It should be appreciated that various embodiments of the present disclosure and the terms used therein are not intended to limit the technological features set forth herein to particular embodiments and include various changes, equivalents, or replacements for a corresponding embodiment. With regard to the description of the drawings, similar reference numerals may be used to refer to similar or related elements. It is to be understood that a singular form of a noun corresponding to an item may include one or more of the things unless the relevant context clearly indicates otherwise. As used herein, each of such phrases as “A or B,” “at least one of A and B,” “at least one of A or B,” “A, B, or C,” “at least one of A, B, and C,” and “at least one of A, B, or C,” may include any one of or all possible combinations of the items enumerated together in a corresponding one of the phrases. As used herein, such terms as “1st” and “2nd,” or “first” and “second” may be used to simply distinguish a corresponding component from another, and does not limit the components in other aspect (e.g., importance or order). It is to be understood that if an element (e.g., a first element) is referred to, with or without the term “operatively” or “communicatively”, as “coupled with,” or “connected with” another element (e.g., a second element), it means that the element may be coupled with the other element directly (e.g., wiredly), wirelessly, or via a third element.

As used in connection with various embodiments of the disclosure, the term “module” may include a unit implemented in hardware, software, or firmware, and may interchangeably be used with other terms, for example, “logic,” “logic block,” “part,” or “circuitry”. A module may be a single integral component, or a minimum unit or part thereof, adapted to perform one or more functions. For example, according to an embodiment, the module may be implemented in a form of an application-specific integrated circuit (ASIC).

Various embodiments as set forth herein may be implemented as software (e.g., the program 140) including one or more instructions that are stored in a storage medium (e.g., internal memory 136 or external memory 138) that is readable by a machine (e.g., the electronic device 101). For example, a processor (e.g., the processor 120) of the machine (e.g., the electronic device 101) may invoke at least one of the one or more instructions stored in the storage medium, and execute it, with or without using one or more other components under the control of the processor. This allows the machine to be operated to perform at least one function according to the at least one instruction invoked. The one or more instructions may include a code generated by a complier or a code executable by an interpreter. The machine-readable storage medium may be provided in the form of a non-transitory storage medium. Wherein, the term “non-transitory” simply means that the storage medium is a tangible device, and does not include a signal (e.g., an electromagnetic wave), but this term does not differentiate between a case in which data is semi-permanently stored in the storage medium and a case in which the data is temporarily stored in the storage medium.

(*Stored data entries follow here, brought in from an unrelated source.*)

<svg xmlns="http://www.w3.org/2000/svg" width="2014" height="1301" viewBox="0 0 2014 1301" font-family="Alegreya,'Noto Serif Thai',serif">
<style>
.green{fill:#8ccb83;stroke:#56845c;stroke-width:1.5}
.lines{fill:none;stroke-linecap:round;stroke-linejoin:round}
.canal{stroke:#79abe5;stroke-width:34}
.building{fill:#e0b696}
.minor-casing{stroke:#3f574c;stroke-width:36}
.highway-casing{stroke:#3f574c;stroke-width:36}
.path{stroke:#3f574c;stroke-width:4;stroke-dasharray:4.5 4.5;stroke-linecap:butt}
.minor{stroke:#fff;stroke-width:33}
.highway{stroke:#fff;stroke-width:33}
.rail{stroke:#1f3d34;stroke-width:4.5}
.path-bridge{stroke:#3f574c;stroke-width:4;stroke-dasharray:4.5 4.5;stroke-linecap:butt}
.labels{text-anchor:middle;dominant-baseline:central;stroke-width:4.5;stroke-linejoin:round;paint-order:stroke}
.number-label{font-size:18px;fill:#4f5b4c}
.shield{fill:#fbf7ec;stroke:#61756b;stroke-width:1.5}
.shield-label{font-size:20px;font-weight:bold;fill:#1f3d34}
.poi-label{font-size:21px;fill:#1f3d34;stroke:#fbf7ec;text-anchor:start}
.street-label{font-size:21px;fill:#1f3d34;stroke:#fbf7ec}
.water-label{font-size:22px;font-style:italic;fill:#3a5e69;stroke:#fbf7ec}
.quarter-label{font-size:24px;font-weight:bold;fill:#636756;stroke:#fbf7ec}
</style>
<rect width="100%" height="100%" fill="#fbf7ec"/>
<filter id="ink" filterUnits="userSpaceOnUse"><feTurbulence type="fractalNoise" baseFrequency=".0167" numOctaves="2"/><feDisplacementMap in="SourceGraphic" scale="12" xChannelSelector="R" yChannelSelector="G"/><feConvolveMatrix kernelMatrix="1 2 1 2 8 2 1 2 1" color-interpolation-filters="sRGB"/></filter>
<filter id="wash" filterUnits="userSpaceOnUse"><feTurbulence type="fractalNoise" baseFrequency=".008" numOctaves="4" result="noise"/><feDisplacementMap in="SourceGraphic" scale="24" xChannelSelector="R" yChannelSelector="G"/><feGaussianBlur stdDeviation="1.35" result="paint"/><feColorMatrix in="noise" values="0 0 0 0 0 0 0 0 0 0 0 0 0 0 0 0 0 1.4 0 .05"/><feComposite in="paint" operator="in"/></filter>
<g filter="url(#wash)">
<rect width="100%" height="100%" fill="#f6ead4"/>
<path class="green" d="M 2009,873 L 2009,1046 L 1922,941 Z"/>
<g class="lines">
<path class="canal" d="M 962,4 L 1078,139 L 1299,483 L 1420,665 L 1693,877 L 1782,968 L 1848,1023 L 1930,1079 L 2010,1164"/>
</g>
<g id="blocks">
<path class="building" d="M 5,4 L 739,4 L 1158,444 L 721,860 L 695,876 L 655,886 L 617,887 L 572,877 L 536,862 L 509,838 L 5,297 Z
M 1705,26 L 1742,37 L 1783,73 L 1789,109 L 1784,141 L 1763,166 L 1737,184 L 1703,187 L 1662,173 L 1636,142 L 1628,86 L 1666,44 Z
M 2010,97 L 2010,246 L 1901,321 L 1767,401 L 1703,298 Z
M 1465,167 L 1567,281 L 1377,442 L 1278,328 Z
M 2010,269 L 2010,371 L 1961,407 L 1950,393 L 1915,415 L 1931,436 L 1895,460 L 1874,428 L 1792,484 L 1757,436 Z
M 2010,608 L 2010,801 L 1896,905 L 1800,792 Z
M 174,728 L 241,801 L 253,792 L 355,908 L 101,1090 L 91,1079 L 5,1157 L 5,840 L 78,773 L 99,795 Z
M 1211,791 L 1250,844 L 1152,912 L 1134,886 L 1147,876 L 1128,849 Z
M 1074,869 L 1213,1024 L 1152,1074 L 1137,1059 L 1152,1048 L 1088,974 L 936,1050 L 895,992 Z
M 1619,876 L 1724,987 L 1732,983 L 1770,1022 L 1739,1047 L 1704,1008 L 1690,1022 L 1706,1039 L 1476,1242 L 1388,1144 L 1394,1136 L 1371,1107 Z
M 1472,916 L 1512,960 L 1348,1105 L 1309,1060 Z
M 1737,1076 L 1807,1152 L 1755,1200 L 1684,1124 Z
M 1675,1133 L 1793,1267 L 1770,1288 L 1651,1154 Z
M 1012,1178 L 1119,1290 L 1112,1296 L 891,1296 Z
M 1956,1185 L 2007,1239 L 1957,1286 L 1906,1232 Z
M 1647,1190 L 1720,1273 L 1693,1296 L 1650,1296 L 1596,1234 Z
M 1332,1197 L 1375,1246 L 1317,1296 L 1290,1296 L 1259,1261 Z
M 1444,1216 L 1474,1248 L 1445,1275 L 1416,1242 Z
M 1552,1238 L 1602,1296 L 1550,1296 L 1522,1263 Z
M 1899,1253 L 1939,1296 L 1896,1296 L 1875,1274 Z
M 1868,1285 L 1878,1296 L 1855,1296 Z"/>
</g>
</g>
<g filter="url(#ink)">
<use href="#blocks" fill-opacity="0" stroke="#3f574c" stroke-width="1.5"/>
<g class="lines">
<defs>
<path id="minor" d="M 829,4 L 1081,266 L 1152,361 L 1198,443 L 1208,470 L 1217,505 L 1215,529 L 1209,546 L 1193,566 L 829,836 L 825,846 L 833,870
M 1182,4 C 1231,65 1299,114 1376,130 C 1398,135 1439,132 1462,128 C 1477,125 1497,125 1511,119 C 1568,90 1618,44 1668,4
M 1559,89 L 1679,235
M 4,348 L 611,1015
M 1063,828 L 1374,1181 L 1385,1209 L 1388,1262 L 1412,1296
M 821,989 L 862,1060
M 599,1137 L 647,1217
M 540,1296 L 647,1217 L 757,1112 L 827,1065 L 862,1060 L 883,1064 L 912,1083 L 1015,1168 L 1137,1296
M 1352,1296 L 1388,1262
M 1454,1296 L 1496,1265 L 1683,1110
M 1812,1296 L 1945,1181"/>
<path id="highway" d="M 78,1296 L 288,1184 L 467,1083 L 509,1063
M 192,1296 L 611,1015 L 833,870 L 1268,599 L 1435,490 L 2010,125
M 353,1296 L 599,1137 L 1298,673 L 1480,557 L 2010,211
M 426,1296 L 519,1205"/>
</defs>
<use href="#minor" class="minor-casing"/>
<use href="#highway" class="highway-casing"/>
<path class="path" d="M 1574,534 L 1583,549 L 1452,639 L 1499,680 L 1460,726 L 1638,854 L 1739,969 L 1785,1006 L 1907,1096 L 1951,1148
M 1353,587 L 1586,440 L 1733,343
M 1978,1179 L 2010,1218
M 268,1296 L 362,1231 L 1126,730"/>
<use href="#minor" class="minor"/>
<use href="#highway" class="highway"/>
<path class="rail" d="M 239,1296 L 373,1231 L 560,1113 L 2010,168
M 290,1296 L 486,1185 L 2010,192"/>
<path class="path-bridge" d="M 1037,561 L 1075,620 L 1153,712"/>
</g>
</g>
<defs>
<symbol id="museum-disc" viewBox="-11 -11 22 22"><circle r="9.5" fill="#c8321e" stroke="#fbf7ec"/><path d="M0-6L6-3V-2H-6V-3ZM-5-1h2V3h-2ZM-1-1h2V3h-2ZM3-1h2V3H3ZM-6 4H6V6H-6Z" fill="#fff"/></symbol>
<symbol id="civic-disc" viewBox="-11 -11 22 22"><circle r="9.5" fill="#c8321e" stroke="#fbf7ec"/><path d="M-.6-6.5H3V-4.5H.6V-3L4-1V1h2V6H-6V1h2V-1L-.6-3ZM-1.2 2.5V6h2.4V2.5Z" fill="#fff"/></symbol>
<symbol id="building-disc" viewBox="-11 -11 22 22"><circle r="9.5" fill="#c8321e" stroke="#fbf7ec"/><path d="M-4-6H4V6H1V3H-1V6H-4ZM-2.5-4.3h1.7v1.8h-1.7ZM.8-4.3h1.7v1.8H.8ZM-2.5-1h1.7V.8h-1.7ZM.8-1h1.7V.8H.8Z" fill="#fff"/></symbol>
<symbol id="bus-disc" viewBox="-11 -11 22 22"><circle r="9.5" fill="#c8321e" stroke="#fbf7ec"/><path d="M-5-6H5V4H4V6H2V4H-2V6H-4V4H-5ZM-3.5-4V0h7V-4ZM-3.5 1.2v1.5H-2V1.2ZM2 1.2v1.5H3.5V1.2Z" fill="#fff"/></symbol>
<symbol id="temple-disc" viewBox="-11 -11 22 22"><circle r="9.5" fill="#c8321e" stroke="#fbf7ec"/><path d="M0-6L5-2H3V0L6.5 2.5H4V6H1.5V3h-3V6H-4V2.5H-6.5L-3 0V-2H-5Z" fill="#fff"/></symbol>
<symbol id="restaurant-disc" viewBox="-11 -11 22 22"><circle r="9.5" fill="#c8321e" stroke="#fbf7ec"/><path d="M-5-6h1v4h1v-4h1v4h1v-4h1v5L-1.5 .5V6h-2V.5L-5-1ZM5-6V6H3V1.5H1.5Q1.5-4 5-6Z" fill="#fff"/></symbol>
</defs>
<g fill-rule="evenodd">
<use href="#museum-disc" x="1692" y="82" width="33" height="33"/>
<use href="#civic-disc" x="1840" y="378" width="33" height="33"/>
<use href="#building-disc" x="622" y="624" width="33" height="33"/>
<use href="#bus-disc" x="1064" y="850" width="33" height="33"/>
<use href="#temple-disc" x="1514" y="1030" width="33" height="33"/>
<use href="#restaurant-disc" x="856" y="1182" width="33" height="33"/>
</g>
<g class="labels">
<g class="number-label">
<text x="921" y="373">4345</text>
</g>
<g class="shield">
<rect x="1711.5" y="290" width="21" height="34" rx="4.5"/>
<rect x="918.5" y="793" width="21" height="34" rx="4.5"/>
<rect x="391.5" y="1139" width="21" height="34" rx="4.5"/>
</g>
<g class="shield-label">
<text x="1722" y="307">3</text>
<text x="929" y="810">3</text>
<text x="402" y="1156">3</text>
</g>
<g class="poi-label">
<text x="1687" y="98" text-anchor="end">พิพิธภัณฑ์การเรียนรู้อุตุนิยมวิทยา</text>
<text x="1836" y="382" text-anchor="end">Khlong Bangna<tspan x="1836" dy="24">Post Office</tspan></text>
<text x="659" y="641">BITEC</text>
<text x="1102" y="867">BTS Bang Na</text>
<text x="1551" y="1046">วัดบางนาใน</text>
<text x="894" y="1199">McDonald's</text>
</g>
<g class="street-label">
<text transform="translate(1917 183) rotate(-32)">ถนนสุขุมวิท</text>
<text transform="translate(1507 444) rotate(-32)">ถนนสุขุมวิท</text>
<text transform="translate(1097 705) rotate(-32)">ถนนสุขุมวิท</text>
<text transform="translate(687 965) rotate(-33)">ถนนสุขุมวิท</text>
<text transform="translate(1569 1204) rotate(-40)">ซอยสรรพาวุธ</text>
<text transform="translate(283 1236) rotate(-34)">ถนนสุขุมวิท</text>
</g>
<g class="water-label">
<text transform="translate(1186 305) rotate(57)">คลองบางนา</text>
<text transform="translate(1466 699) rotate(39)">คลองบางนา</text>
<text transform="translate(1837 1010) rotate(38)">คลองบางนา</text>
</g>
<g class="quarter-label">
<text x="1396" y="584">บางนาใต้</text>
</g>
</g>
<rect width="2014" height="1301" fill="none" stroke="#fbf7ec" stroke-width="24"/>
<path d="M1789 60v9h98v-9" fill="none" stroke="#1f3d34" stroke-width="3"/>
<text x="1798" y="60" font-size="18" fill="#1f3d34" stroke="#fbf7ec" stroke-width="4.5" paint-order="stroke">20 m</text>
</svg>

According to an embodiment, a method according to various embodiments of the disclosure may be included and provided in a computer program product. The computer program product may be traded as a product between a seller and a buyer. The computer program product may be distributed in the form of a machine-readable storage medium (e.g., compact disc read only memory (CD-ROM)), or be distributed (e.g., downloaded or uploaded) online via an application store (e.g., PlayStore™), or between two user devices (e.g., smart phones) directly. If distributed online, at least part of the computer program product may be temporarily generated or at least temporarily stored in the machine-readable storage medium, such as memory of the manufacturer's server, a server of the application store, or a relay server.

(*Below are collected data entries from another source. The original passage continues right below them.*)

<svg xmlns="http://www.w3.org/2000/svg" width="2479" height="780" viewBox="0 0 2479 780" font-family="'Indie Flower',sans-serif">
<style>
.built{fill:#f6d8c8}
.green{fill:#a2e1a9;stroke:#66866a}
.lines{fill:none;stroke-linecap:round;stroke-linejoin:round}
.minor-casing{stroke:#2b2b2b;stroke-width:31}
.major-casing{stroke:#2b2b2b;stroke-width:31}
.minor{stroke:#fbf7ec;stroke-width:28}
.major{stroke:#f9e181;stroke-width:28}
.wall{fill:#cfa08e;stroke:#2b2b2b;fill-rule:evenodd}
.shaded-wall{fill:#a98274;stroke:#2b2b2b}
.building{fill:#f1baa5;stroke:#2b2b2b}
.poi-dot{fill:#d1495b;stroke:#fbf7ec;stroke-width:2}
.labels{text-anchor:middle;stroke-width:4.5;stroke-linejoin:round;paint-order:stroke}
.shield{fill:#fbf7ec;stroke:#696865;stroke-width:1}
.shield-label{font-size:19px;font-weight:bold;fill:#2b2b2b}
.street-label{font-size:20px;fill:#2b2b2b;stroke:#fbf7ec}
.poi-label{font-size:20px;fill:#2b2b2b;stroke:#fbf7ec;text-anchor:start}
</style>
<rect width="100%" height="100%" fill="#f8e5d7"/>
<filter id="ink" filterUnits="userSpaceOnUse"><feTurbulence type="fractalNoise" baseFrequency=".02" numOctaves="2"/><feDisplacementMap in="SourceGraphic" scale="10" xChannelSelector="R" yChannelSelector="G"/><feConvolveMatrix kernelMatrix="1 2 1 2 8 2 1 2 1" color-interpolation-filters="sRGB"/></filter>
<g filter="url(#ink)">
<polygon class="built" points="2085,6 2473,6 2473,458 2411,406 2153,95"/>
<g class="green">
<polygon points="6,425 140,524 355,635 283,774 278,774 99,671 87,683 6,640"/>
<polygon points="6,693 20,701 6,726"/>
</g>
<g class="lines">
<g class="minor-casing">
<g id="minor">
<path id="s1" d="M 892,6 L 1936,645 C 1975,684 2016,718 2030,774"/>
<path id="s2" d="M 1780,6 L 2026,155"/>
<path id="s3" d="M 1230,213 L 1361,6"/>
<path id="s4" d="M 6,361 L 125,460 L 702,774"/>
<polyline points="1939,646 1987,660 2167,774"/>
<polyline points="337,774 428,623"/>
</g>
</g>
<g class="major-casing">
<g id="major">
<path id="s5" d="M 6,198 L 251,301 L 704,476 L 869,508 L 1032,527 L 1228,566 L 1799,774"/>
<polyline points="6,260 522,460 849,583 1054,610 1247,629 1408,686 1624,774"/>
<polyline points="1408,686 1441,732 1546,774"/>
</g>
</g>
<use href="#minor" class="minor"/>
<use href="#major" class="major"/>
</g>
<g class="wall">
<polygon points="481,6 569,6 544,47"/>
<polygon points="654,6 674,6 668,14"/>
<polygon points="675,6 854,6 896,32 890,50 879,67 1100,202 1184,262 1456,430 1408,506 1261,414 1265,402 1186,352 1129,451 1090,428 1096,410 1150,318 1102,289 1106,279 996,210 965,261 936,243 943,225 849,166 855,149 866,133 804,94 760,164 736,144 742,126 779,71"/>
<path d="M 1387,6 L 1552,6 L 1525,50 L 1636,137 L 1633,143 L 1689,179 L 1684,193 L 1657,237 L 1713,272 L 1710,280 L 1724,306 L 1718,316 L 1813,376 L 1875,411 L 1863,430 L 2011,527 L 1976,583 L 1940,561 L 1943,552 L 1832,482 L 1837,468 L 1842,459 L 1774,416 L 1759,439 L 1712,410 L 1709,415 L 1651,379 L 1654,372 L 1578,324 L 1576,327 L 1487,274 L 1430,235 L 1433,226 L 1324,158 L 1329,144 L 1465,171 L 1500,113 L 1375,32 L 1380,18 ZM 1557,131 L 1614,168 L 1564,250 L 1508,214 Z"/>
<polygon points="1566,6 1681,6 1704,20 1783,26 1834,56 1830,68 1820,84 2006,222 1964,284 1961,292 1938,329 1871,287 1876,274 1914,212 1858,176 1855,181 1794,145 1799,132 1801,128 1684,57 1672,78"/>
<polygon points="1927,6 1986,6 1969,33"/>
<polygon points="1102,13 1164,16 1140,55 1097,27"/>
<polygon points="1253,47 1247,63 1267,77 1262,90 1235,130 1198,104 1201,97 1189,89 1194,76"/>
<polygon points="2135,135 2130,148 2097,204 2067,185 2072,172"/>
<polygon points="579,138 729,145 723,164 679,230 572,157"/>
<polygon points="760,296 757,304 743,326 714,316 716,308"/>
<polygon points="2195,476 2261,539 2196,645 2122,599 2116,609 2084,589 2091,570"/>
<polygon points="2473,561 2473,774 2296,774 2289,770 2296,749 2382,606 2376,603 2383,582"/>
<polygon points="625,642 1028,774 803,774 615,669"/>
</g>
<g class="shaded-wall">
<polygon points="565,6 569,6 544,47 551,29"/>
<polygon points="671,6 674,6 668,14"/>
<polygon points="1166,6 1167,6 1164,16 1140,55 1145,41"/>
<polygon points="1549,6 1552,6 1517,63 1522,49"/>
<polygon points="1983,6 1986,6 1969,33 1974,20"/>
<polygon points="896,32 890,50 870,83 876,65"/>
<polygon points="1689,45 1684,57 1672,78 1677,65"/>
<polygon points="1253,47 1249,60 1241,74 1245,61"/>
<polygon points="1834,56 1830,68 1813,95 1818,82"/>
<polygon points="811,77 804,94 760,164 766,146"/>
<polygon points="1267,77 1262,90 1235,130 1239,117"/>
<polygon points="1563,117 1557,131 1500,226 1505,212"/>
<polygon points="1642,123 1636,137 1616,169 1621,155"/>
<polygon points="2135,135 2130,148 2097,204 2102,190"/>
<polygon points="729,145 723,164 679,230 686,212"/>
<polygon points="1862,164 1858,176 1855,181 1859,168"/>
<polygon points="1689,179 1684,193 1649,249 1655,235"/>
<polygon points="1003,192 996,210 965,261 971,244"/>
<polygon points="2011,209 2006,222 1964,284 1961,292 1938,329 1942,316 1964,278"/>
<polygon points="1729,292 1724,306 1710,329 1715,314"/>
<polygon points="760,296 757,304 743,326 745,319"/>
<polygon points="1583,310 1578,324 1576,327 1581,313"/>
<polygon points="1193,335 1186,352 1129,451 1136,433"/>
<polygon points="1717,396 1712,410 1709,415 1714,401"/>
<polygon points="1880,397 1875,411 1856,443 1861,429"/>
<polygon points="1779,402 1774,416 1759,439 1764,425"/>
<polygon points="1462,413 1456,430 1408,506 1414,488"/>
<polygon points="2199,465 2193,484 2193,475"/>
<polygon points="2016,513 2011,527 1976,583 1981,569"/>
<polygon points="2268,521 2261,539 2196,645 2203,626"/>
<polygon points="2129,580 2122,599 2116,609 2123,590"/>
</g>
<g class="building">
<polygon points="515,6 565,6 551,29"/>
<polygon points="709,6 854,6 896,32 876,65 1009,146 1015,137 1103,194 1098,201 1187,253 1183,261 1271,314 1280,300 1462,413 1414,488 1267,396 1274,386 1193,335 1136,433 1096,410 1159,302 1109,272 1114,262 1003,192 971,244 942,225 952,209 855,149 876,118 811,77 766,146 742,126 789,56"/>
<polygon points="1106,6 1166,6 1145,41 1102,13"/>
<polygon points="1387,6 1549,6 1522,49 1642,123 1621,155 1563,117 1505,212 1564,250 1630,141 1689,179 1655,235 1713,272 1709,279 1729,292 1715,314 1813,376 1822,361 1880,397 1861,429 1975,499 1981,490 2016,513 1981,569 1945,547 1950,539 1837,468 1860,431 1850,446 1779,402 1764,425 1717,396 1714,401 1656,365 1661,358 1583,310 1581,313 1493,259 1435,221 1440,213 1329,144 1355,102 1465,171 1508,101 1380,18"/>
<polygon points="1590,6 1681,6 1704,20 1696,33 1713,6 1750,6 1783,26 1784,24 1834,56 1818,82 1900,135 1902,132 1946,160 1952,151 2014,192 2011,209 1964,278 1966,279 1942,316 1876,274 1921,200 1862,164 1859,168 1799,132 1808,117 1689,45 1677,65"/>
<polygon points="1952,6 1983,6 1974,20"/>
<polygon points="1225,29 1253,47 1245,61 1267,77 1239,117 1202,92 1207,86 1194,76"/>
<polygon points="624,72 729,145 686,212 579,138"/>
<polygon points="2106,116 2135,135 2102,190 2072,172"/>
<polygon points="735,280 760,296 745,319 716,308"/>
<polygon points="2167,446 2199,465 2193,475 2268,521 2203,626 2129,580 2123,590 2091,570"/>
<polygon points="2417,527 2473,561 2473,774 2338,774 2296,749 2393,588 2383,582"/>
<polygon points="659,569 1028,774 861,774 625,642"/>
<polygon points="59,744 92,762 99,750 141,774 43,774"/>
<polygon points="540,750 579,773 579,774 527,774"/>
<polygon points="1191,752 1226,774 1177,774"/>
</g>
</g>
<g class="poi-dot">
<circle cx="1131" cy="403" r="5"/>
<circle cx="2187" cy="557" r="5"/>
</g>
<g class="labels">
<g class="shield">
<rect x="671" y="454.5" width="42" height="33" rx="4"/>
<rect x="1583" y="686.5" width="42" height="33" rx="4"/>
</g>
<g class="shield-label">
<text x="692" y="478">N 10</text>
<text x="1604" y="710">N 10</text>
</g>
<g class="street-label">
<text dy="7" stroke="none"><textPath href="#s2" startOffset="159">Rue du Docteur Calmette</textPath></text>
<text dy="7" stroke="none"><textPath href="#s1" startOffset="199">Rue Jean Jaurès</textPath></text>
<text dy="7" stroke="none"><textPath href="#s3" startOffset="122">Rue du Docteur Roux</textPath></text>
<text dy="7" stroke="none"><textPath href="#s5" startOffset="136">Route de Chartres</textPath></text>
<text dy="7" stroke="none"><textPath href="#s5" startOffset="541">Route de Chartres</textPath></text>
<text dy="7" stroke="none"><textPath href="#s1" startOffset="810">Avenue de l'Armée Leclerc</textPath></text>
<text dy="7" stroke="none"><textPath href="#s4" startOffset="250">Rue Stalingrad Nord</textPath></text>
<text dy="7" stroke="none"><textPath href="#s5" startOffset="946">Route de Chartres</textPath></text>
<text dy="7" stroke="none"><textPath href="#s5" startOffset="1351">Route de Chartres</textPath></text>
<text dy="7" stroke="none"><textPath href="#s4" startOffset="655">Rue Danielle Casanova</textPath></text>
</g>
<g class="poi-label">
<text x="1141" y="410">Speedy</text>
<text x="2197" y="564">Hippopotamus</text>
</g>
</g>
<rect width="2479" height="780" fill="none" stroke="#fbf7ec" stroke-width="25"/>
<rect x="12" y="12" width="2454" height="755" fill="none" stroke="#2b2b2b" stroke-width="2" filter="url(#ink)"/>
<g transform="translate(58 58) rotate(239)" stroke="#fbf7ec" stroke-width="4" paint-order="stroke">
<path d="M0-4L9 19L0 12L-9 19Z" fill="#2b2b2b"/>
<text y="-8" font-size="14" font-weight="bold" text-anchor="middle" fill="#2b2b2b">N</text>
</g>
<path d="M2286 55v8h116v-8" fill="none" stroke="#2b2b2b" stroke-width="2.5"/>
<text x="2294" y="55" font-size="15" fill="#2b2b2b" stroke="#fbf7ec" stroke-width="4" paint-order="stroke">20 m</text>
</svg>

According to various embodiments, each component (e.g., a module or a program) of the above-described components may include a single entity or multiple entities, and some of the multiple entities may be separately disposed in different components. According to various embodiments, one or more of the above-described components may be omitted, or one or more other components may be added. Alternatively or additionally, a plurality of components (e.g., modules or programs) may be integrated into a single component. In such a case, according to various embodiments, the integrated component may still perform one or more functions of each of the plurality of components in the same or similar manner as they are performed by a corresponding one of the plurality of components before the integration. According to various embodiments, operations performed by the module, the program, or another component may be carried out sequentially, in parallel, repeatedly, or heuristically, or one or more of the operations may be executed in a different order or omitted, or one or more other operations may be added.

No claim element is to be construed under the provisions of 35 U.S.C. § 112, sixth paragraph, unless the element is expressly recited using the phrase “means for” or “means.”